Data section:
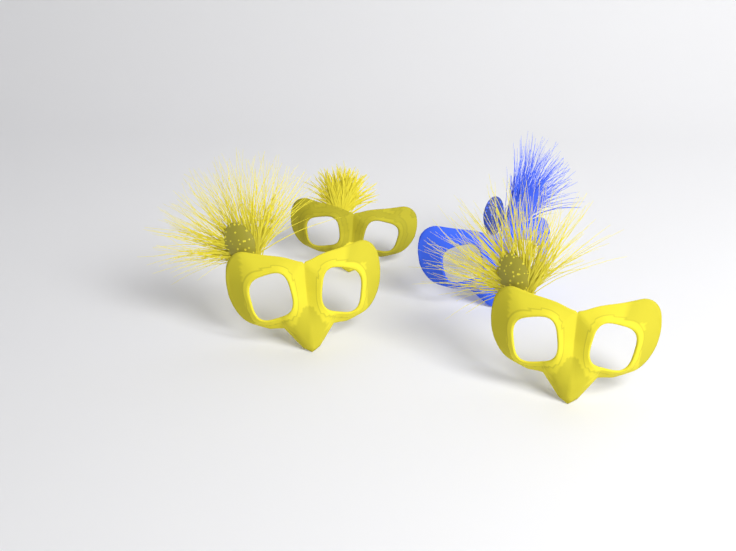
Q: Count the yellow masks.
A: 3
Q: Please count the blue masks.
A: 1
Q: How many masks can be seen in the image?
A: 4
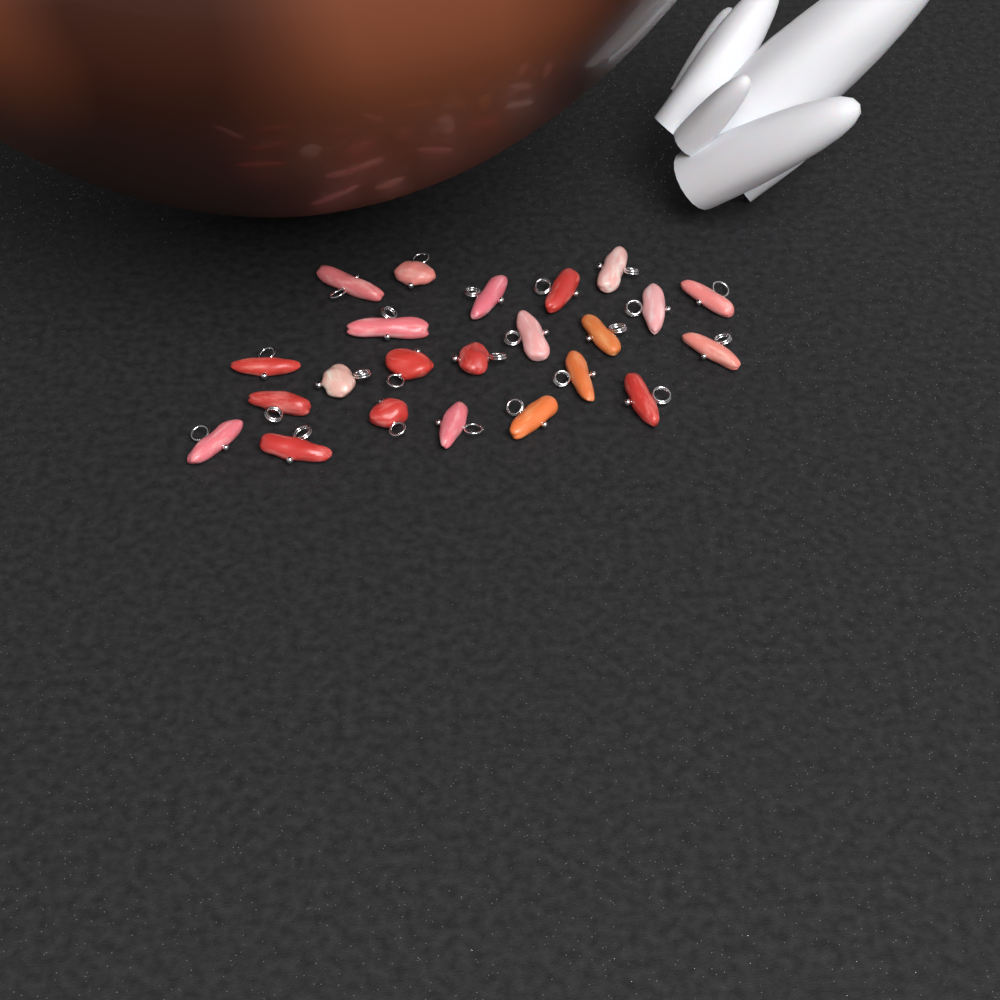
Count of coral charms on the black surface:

What needs to be done: Set down the listing word for word, from the line with "Q: Please count the blue masks." through its last line, both ends included, and leave the pictures out.

Exercise output:
Q: Please count the blue masks.
A: 1
Q: How many masks can be seen in the image?
A: 4
Count of coral charms on the black surface:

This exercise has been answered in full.